Will nationalizing gas mean more money for Bolivia?

This is not the website to visit for research and analysis of energy-sector economics. Neither I nor anyone else here at CIP is really qualified to comment on the economic impact of Evo Morales' surprise nationalization of Bolivia's extensive gas reserves.

But why let a little thing like lack of expertise keep us from commenting anyway? (This is Washington, after all.) And this issue, which has been dominating the news from the region this week, is very much on our minds.

The headlines following the nationalization are certainly alarming.

But let's leave aside for now the questions that the nationalizations raise about Bolivia's internal politics, its economic outlook, and its relations with its neighbors. Let's focus for a moment on the bottom line. Will nationalization increase the amount of money Bolivia gets from its gas reserves?

Clearly, the Bolivian government's answer is a resounding yes. Reduce or eliminate foreign companies' share of gas profits, and Bolivia gets to keep more of the pie. Their reasoning seems rather zero-sum: the less foreign companies get to keep, the more Bolivia gets. Show that as a graph and it would be a downward sloping line, like this.

But it's probably more complicated than that. After all, poor countries don't invite foreign oil and gas firms to their territory because their employees are especially charming or good-looking. These countries need foreign firms' capital, technology and expertise to help get the commodity out of the ground and to the market.

Take that into account, and it's not a zero-sum question at all. Instead of a downward-sloping line, the graph is probably more of a bell curve.

That is, if foreign companies see little of the profits, they won't invest enough to help Bolivia find gas, get it out of the ground, process it, and build pipelines to bring it to market. Bolivia's earnings will be low. However, if foreign companies succeed in getting too large a share of the revenue from gas, then the Bolivian people have been ripped off, and Bolivia's earnings will also be low.

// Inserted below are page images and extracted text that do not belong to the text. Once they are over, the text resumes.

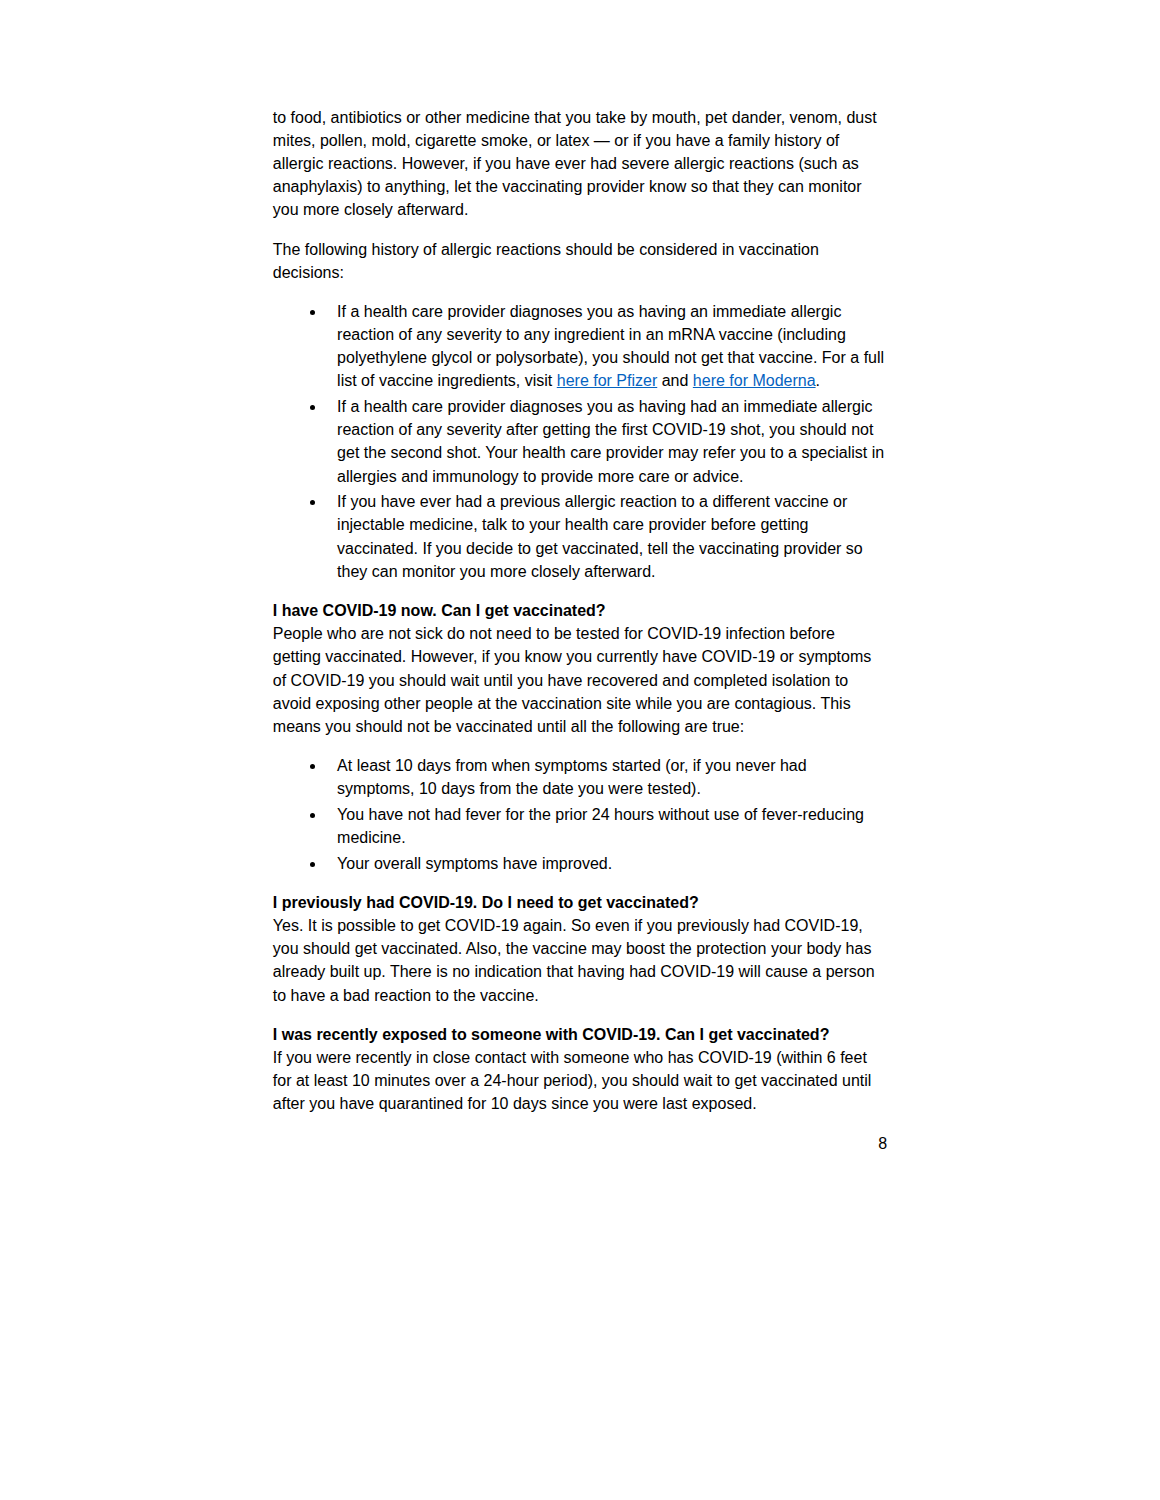to food, antibiotics or other medicine that you take by mouth, pet dander, venom, dust mites, pollen, mold, cigarette smoke, or latex — or if you have a family history of allergic reactions. However, if you have ever had severe allergic reactions (such as anaphylaxis) to anything, let the vaccinating provider know so that they can monitor you more closely afterward.
The following history of allergic reactions should be considered in vaccination decisions:
If a health care provider diagnoses you as having an immediate allergic reaction of any severity to any ingredient in an mRNA vaccine (including polyethylene glycol or polysorbate), you should not get that vaccine. For a full list of vaccine ingredients, visit here for Pfizer and here for Moderna.
If a health care provider diagnoses you as having had an immediate allergic reaction of any severity after getting the first COVID-19 shot, you should not get the second shot. Your health care provider may refer you to a specialist in allergies and immunology to provide more care or advice.
If you have ever had a previous allergic reaction to a different vaccine or injectable medicine, talk to your health care provider before getting vaccinated. If you decide to get vaccinated, tell the vaccinating provider so they can monitor you more closely afterward.
I have COVID-19 now. Can I get vaccinated?
People who are not sick do not need to be tested for COVID-19 infection before getting vaccinated. However, if you know you currently have COVID-19 or symptoms of COVID-19 you should wait until you have recovered and completed isolation to avoid exposing other people at the vaccination site while you are contagious. This means you should not be vaccinated until all the following are true:
At least 10 days from when symptoms started (or, if you never had symptoms, 10 days from the date you were tested).
You have not had fever for the prior 24 hours without use of fever-reducing medicine.
Your overall symptoms have improved.
I previously had COVID-19. Do I need to get vaccinated?
Yes. It is possible to get COVID-19 again. So even if you previously had COVID-19, you should get vaccinated. Also, the vaccine may boost the protection your body has already built up. There is no indication that having had COVID-19 will cause a person to have a bad reaction to the vaccine.
I was recently exposed to someone with COVID-19. Can I get vaccinated?
If you were recently in close contact with someone who has COVID-19 (within 6 feet for at least 10 minutes over a 24-hour period), you should wait to get vaccinated until after you have quarantined for 10 days since you were last exposed.
8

For Bolivia, the trick is to avoid finding itself on either end of this bell curve. An effective hydrocarbons policy would place Bolivia right in the middle, where the nation gets a fair share of profits, but not so large a share as to discourage badly needed energy-sector investment. The goal should be a win-win arrangement in which Bolivia makes more money than it would otherwise, and foreign companies make a bit less but avoid inspiring the kind of resentments that lead to a backlash.

Most Bolivians clearly feel that the natural-gas privatizations of the mid-1990s, which allowed Bolivia to collect 18 percent of gas revenue as taxes, were too favorable to foreign firms, placing the country on the right edge of the bell curve.

Anger over this division of income fed protests that ultimately forced President Gonzalo Sánchez de Lozada to leave the country in October 2003. Evo Morales, meanwhile, was elected in part on his promise to nationalize the country's gas reserves.

The question now is, will Morales' nationalization just push Bolivia to the other end of the bell curve, to the point where disinvestment keeps the country from getting enough of its gas reserves to market?

That depends, of course, on what sort of deal Bolivia negotiates with foreign firms over the next six months. It is entirely possible that this process, if well-managed, could bring Bolivia toward the "sweet spot" in the middle of the curve, greatly increasing government revenue. However, if a hard-line negotiating stance causes the foreign investors to vacate the country, the only thing that might keep Bolivia off the left edge of the curve would be assistance from Venezuela. And it's not certain whether even that would be enough.

Morales' surprise move on Monday is a very risky one. Without a strong dose of pragmatism as the nationalization process moves forward, it could end up being a costly move as well.